▶ [Request]:
In the forum thread below about summing R vectors that contain NAs, which function does the answer use to apply sum to vectors a and b?

5

I would like to sum vectors that include NAs.

For example:

a <- c(5, 3, 1, NA, 2)
b <- c(NA, 1, 2, 1, 7)

The expected output would be:

[1] 5 4 3 1 9

sum doesn't work in this situation, as sum(a, b, na.rm = T) is equivalent to sum(c(a, b), na.rm = T).

+ does work (i.e. a + b) but does not remove the NAs.

You can use rowSums(cbind(a, b), na.rm = T), but in practice this can lead to messy code - for example if the vectors are columns of a data.table.

Is there an equivalent of pmax for sum, e.g. psum(a, b, na.rm = T)?

Dan Lewer
  • 871
  • 5
  • 12

3 Answers3

3

You can try the following using mapply to apply the sum function to the two vectors a and b. The na.rm=TRUE instructs to remove NA values from the calculation:

a <- c(5, 3, 1, NA, 2)
b <- c(NA, 1, 2, 1, 7)

mapply(sum, a, b, na.rm=TRUE)

Saved entries
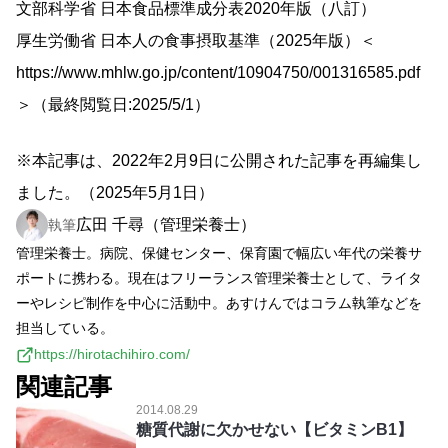
文部科学省 日本食品標準成分表2020年版（八訂）
厚生労働省 日本人の食事摂取基準（2025年版）＜
https://www.mhlw.go.jp/content/10904750/001316585.pdf
＞（最終閲覧日:2025/5/1）
※本記事は、2022年2月9日に公開された記事を再編集し
ました。（2025年5月1日）
広田 千尋（管理栄養士）
執筆
管理栄養士。病院、保健センター、保育園で幅広い年代の栄養サ
ポートに携わる。現在はフリーランス管理栄養士として、ライタ
ーやレシピ制作を中心に活動中。あすけんではコラム執筆などを
担当している。
https://hirotachihiro.com/
関連記事
2014.08.29
糖質代謝に欠かせない【ビタミンB1】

▶ [Finished task]:
mapply, called as mapply(sum, a, b, na.rm=TRUE).